▶ _УСЛОВИЕ ЗАДАЧИ_: Продолжите текст о причинах русской революции, начав сразу после его последнего предложения.

▶ _ИССЛЕДУЕМЫЙ ТЕКСТ_:
________________________
1. Обвал
Можно без конца спорить о том, была ли неизбежной революция в России — без войны. В той напряженной борьбе творческих (духовных и хозяйственных) и разрушительных (политических) сил, из которой складывалась жизнь предвоенной России, кто мог предугадать исход?
Значит ли это, что события развязаны силой трагической случайности? Конечно, нет. Война входила в расчеты всех национально–мыслящих политических деятелей. Власть готовилась к ней — хотя и плохо. Исход войны определился всем уровнем технической и политической культуры страны. Война — это суд над народами. Сильные устояли, слабые развалились. Россия развалилась первой. Механизм катастрофы был ясен для всех: нет снарядов, есть Распутин (т. е. нет власти). Революция не была в числе движущих сил катастрофы. Она была ее результатом, ее именем. Революционный процесс на девять десятых сводился к развалу армии и дезертирству, т. е. стихийной демобилизации. Самовольное возвращение с фронта десятимиллионной армии — не только фон революции, но ее постоянное питание, «белый уголь»48, превращающий в жар падение жидких масс. В этом первое роковое условие русской революции.
________________________
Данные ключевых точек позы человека
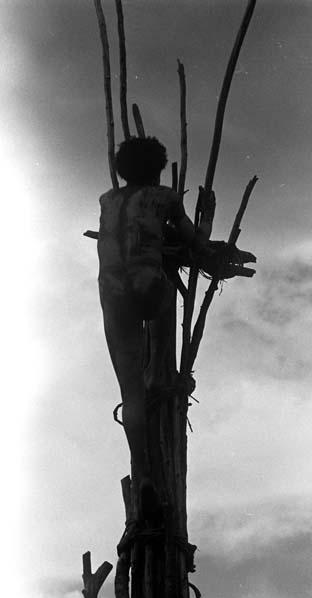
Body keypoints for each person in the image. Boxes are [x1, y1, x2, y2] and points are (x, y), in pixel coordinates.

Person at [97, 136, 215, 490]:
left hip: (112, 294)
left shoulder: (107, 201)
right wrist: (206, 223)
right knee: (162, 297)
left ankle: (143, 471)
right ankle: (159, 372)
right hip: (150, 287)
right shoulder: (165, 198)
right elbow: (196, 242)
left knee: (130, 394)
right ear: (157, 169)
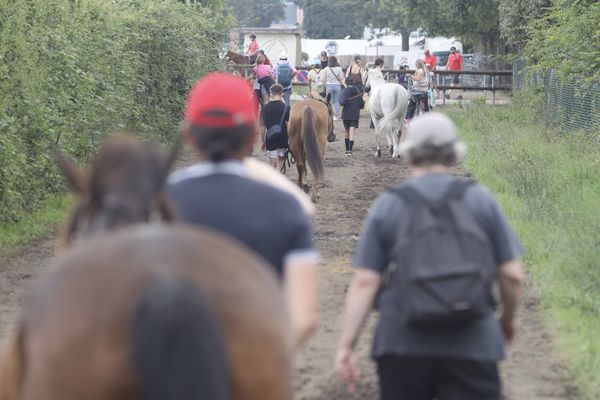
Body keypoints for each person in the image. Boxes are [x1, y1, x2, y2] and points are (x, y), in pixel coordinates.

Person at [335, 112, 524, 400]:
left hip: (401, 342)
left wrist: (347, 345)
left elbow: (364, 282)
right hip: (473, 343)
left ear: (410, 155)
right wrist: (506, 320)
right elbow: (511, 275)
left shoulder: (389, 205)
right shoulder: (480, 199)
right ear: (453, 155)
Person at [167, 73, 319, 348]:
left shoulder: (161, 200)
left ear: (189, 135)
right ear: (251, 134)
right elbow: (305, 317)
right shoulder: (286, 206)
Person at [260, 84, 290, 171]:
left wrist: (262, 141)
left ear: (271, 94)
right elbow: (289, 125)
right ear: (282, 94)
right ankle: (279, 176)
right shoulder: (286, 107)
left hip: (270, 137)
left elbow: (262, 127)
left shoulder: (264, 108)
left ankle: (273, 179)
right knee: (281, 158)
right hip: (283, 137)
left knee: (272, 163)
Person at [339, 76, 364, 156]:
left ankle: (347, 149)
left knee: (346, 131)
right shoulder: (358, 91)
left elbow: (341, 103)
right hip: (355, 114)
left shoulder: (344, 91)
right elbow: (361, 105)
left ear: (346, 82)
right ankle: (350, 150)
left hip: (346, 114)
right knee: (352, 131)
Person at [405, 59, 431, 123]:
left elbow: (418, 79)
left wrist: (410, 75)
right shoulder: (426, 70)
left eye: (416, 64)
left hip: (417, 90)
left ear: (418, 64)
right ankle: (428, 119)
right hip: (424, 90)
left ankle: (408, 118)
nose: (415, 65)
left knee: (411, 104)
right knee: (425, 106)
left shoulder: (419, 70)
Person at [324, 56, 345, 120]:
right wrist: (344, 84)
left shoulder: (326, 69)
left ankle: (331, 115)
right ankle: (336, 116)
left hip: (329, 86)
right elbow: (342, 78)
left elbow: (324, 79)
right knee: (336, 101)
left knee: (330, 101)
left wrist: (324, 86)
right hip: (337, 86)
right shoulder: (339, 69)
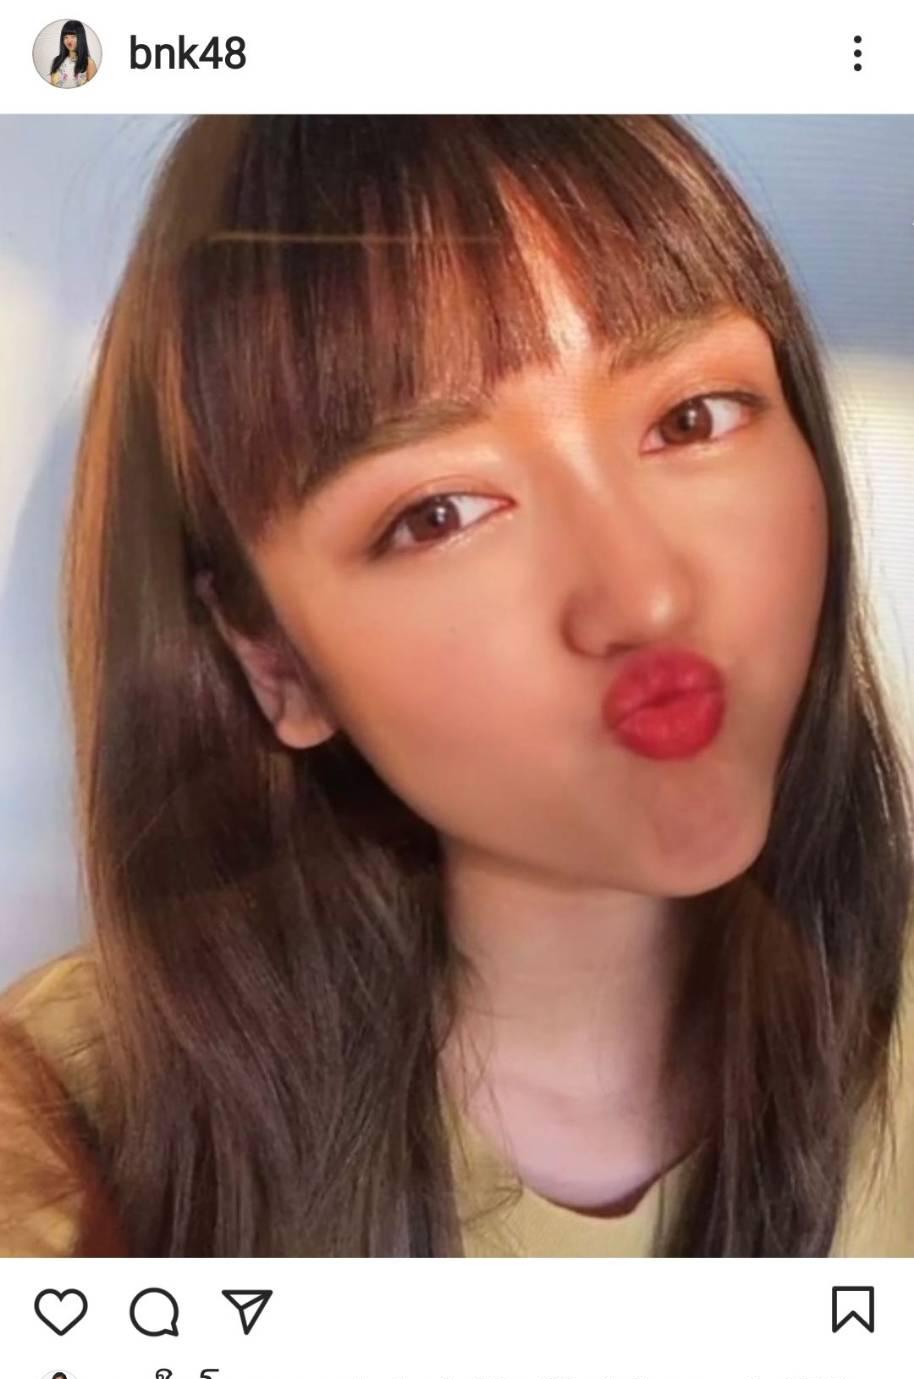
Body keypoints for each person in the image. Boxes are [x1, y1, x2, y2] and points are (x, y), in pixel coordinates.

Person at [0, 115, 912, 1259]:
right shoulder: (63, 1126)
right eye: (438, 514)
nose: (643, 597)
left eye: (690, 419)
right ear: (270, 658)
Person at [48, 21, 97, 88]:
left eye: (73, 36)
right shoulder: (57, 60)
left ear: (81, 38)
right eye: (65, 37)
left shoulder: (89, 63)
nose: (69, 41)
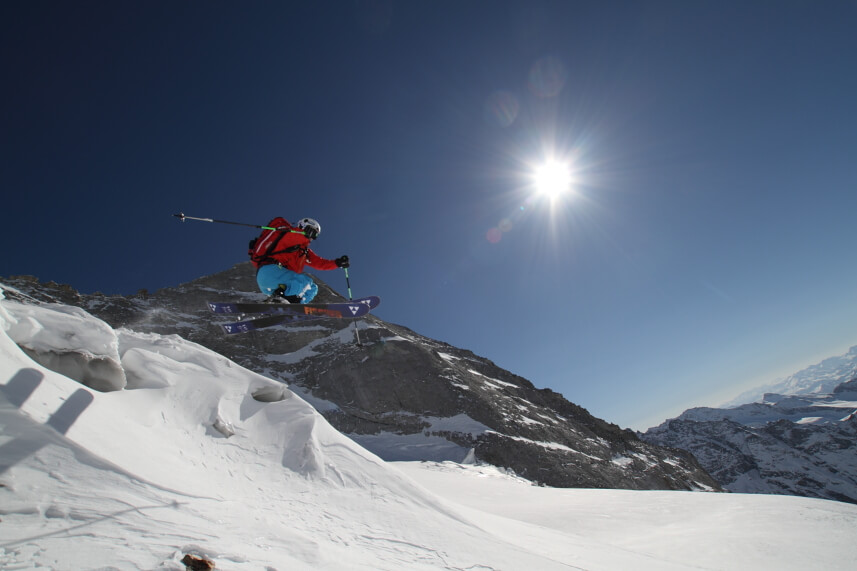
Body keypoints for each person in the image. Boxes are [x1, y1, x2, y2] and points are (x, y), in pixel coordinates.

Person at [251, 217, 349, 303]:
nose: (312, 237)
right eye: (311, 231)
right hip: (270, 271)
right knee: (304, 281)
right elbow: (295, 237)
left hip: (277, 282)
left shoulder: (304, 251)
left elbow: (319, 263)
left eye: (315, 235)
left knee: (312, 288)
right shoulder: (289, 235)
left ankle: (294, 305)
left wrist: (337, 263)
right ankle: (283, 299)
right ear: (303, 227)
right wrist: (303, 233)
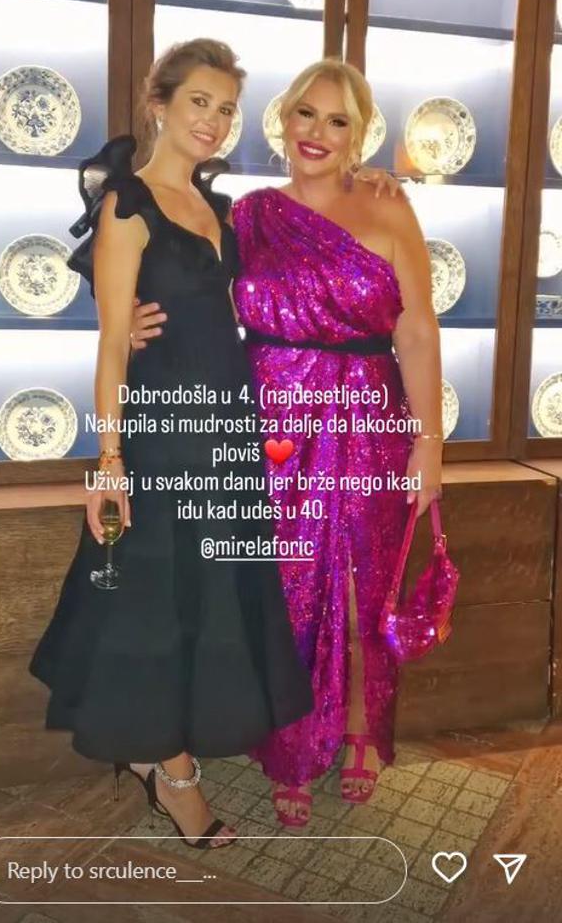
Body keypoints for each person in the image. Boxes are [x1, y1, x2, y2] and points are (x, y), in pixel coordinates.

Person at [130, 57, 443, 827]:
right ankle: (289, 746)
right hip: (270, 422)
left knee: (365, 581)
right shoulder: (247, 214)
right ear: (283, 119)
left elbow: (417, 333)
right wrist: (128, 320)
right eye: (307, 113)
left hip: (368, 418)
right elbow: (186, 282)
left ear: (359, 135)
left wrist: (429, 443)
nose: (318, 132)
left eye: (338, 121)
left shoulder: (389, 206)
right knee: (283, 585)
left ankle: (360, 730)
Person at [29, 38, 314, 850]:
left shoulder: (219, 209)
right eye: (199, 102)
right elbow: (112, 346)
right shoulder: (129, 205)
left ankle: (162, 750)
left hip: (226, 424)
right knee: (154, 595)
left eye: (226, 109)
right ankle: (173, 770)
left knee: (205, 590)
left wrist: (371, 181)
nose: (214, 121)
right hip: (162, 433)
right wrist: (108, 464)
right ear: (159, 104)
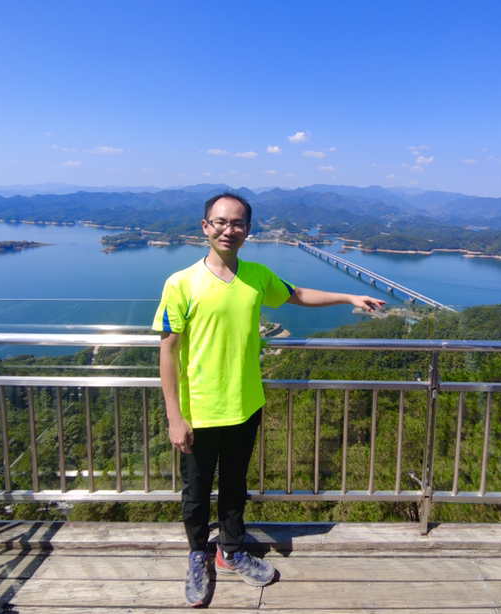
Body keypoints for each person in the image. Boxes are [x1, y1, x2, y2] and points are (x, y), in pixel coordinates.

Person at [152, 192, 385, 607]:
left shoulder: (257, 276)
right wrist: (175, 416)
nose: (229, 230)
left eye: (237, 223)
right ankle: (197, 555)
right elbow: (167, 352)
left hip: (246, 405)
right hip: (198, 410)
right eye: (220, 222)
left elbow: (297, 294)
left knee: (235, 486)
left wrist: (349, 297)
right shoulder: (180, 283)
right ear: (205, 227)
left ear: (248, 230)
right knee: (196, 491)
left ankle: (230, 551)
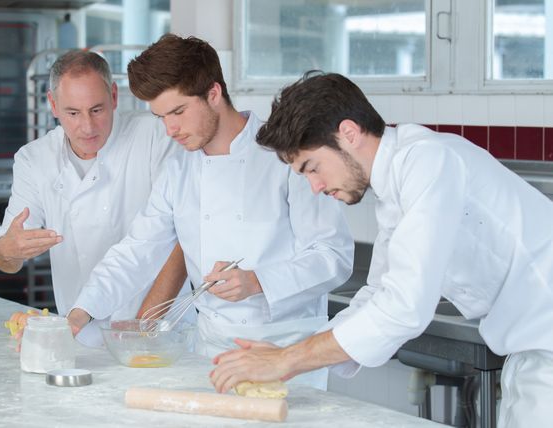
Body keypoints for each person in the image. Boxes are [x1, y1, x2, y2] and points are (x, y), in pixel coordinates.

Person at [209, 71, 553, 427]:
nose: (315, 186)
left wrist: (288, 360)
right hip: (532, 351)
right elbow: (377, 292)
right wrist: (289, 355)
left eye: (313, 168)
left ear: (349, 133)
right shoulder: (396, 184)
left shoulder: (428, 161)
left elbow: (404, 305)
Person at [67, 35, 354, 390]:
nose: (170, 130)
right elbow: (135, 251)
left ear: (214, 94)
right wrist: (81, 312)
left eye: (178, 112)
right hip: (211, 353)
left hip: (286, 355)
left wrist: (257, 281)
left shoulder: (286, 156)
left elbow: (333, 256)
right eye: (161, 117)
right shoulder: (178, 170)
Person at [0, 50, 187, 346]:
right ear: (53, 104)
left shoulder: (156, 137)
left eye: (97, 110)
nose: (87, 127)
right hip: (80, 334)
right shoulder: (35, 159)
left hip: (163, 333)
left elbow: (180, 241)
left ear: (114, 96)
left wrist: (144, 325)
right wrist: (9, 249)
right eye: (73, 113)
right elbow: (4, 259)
________________________
▶ _ОТВЕТ НА ЗАДАНИЕ_:
Второе ее условие и в то же время величайший парадокс: она пришла незваная и нежеланная, она совершилась без революционеров — как обвал, как стихийная катастрофа. Всякая революция, конечно, — обвал и катастрофа. Но когда ее призывают сознательно, когда ее встречают, как освобождение, в хаосе разрушения бродят и творческие силы. Они организуют революцию и среди развалин строят новую жизнь. Русская интеллигенция десятилетиями ждала революции, но, разбитая и «поумневшая», устала ждать. Она разоружилась морально после 1906 г. Во время войны последние остатки ее разбитой армии растворились в национальном потоке. Интеллигенция принесла тягчайшую жертву: пожертвовав свободой ради России. Она пошла за трехцветным знаменем и доверила защиту России исторической власти. Но эта связь ее с национальной Россией была куплена дорогой ценой: отрыва от народа. Интерес войны, сложный рисунок европейской политики, для широких слоев интеллигенции впервые открывшийся, захватил ее совершенно; газетный лист прикрыл своим кровавым схематизмом трагедию народной души. Интеллигенция приняла войну почти восторженно, сделала своими ее официальные цели и не заметила, что народ безмолвствует. Он принял войну покорно, он готов был на все жертвы, умирая безоружным, голыми руками разрывая колючие проволоки, но он не знал, за что сражается. Его удерживал в аду окопов вековой инстинкт верности, но ни одна сознательная идея не приходила на помощь инстинкту.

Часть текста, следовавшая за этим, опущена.